Learning Objectives for General AI

Derek Hoiem
Vision of Seeing
Published in
4 min readJan 2, 2020

Despite fantastic progress in machine learning methods to perform specific tasks, more general AI systems that conform to our intuition of intelligence still evade grasp. As we start 2020, long anticipated to be the the year of flying cars and robot monkey butlers, perhaps a little speculation is in order on what learning objectives could yield more general AI.

Maximum Boredom. I mean, I hope you aren’t bored yet, but that’s the learning objective — the ability to integrate new information with minimum change to the current state. Minimize surprise and novelty. For my two month old baby, that means she tries to maintain a stable representation of her environment as she looks around or is carried. When she hears a sound, ideally it will not astonish or intrigue but will have been anticipated in some sense from the information gathered so far and, thus, will cause only small change to the representation. To the fresh mind, everything is novel, interesting, surprising, and funny. To the well-learned agent, most events are predictable and, well, boring. “Nothing is new under the sun,” said the wisest man ever. It may not be fun to be bored, but it means you have mastered your environment.

Learning to maximize boredom, e.g. minimize the information gain of each new event, is more general than label prediction. In an image labeling task, the system “observes” a random image and outputs probabilities of image or pixel labels. Then, it sees a different random image. The system’s life consists of many very short episodes and, while it never really understands what is going on, it does learn to anticipate the supervised labels. Such a system has no opportunity to maximize boredom because it experiences no continuity — each new input is of a brand new environment.

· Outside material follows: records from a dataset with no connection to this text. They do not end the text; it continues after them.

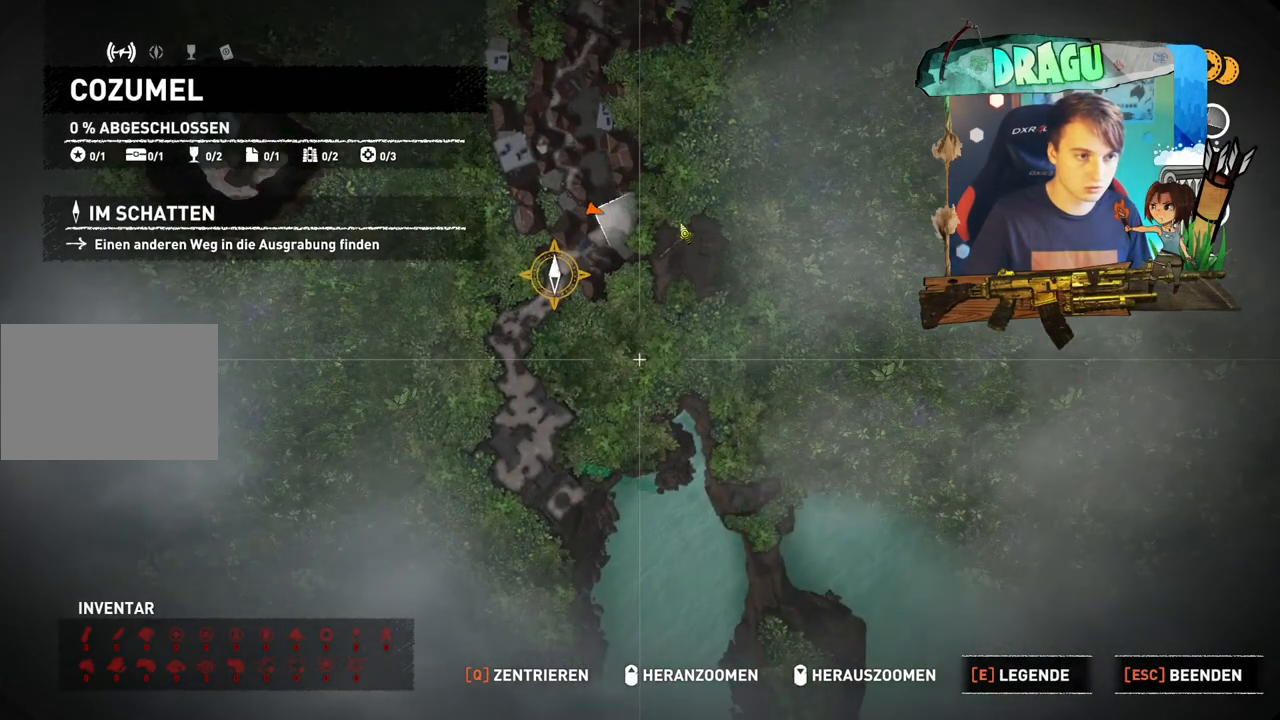
{"keys": [], "mouse": ["left"], "events": []}
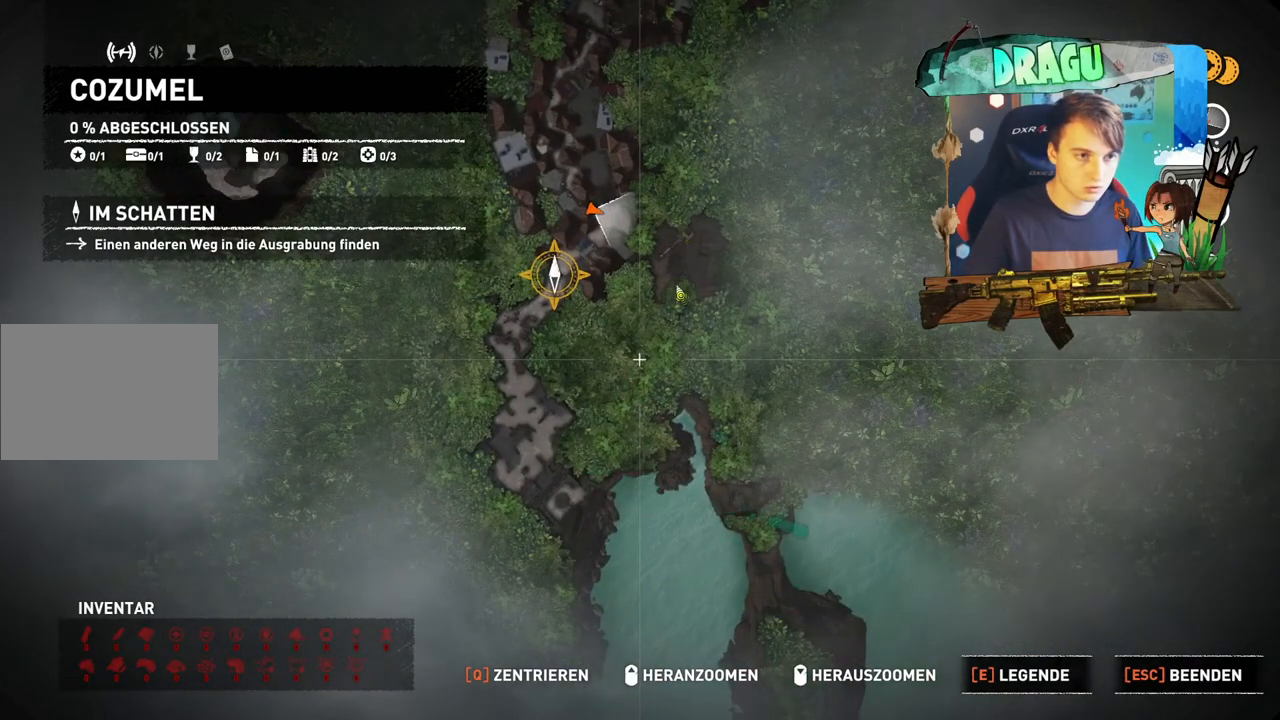
{"keys": [], "mouse": [], "events": [[333, "mouse_left", "up"]]}
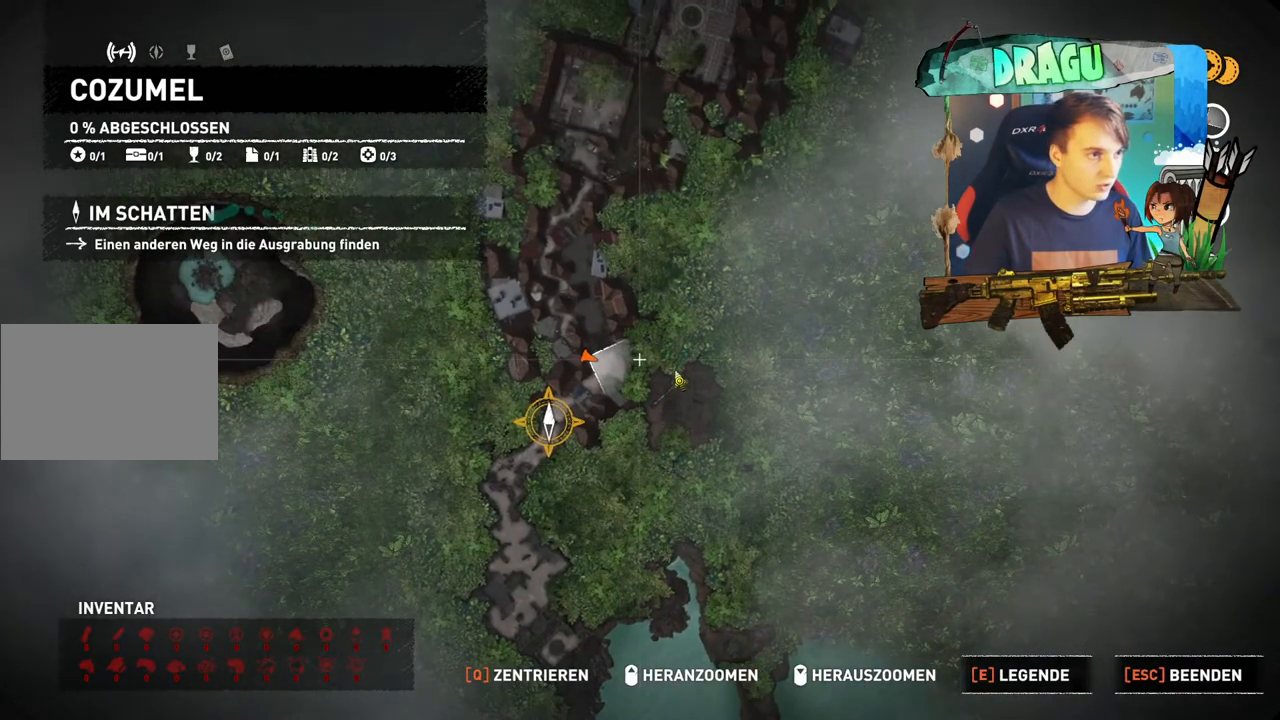
{"keys": [], "mouse": [], "events": []}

Maximizing boredom is also different than image generation. On the face of it, generating an image, e.g. from a caption or description or based on purely random numbers, seems like a vision task that should lead to general representations because it seems like a perfect generator should need to encode, well, everything. The problem is that images can vary substantially in uninteresting ways or vary slightly in ways that significantly changes the meaning. In maximizing boredom, the goal is not to predict exactly what will be sensed next, but to minimize the change of internal state that is updated when sensing it.

Maximizing boredom can drive supervised learning (anticipate label from image), self-supervised learning, cross-modal learning (e.g. information produced by sound, vision, and touch should be consistent), and learning from time series.

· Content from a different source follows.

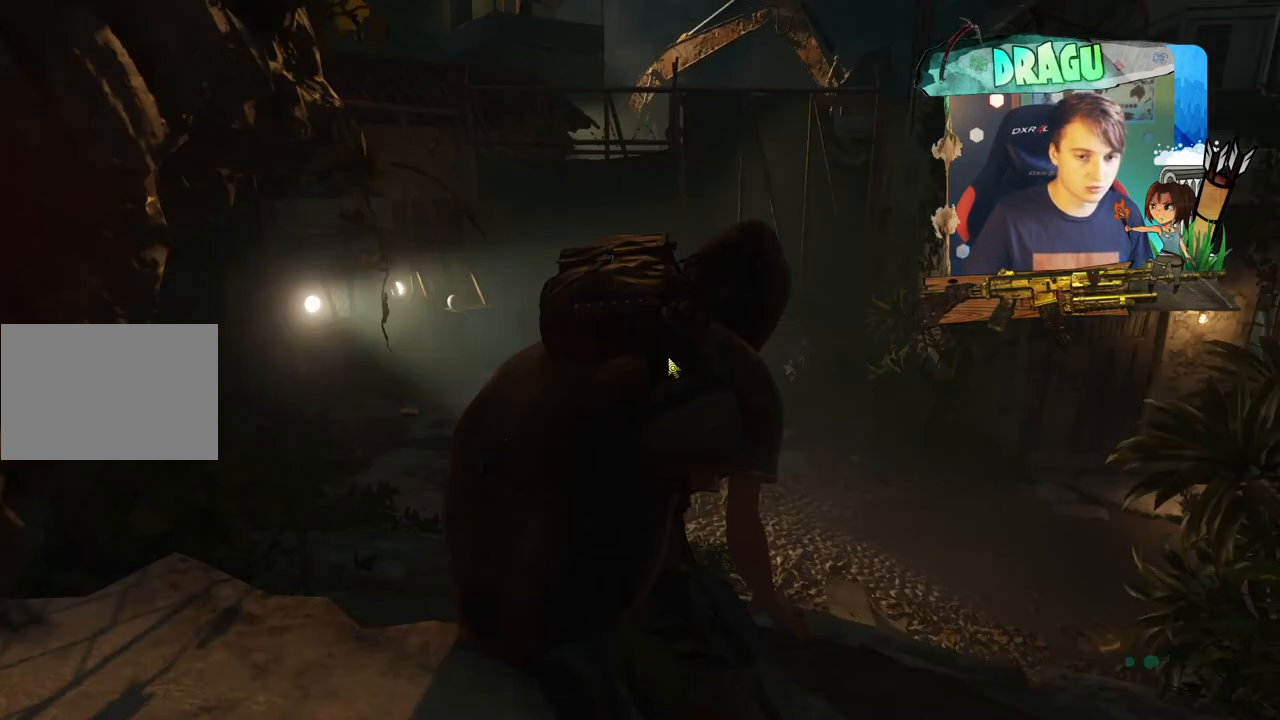
{"keys": [], "mouse": [], "events": []}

Even if maximizing boredom is an important objective for general learning, the question remains what is the internal state. The objective could be trivialized by too limited of a state that never changes because it doesn’t encode anything. A rock could witness a host of angels proclaiming the end of the universe without as much as a blink of surprise. A trivial solution is avoided if the representation also has other goals, for example manipulating caretakers into keeping you alive and zeroing in on that bulls-eye milk source. Or a competing objective that tries not to be bored, as in curiosity-driven learning.

Learn to update a stable internal representation that is “bored” by subsequent events, while also learning to stimulate surprising events: the basis of general learning?

More broadly, learning for a general AI requires the right objectives, the right environment, and the right process:

  1. Learn to be bored: learn to produce a representation of the current environment (not of the inputs!) that is stable under multimodal inputs over time. Ideally, an agent should acquire most of the important information about its environment from a few glances, while further exploration and audio/visual/tactile input yields small refinements on that representation. This objective can’t work on its own. It needs the curiosity and task objectives below to prevent trivial solutions like getting bored by failing to modify the inputs or by not representing anything.
  2. Act curious: learn to perform actions that challenge the boredom objective by experimenting with the environment
  3. Perform tasks: learn representations of the environment that enable completing tasks, such as locomotion, identification, making people smile, etc.
  4. Learn in a rich and continuous environment: without being part of a world that evolves and allows for action and interaction, it’s hard to imagine that an agent can use boredom, curiosity, and a broad variety of tasks to drive its learning.
  5. Learn in stages: Babies learn in stages. Montessori shows that mastering a tasks in a progression leads to better efficiency and better local optima (my own way of phrasing it) than trying to learn complex tasks too early. Perhaps boredom can be used to drive when it’s time to move to the next stage.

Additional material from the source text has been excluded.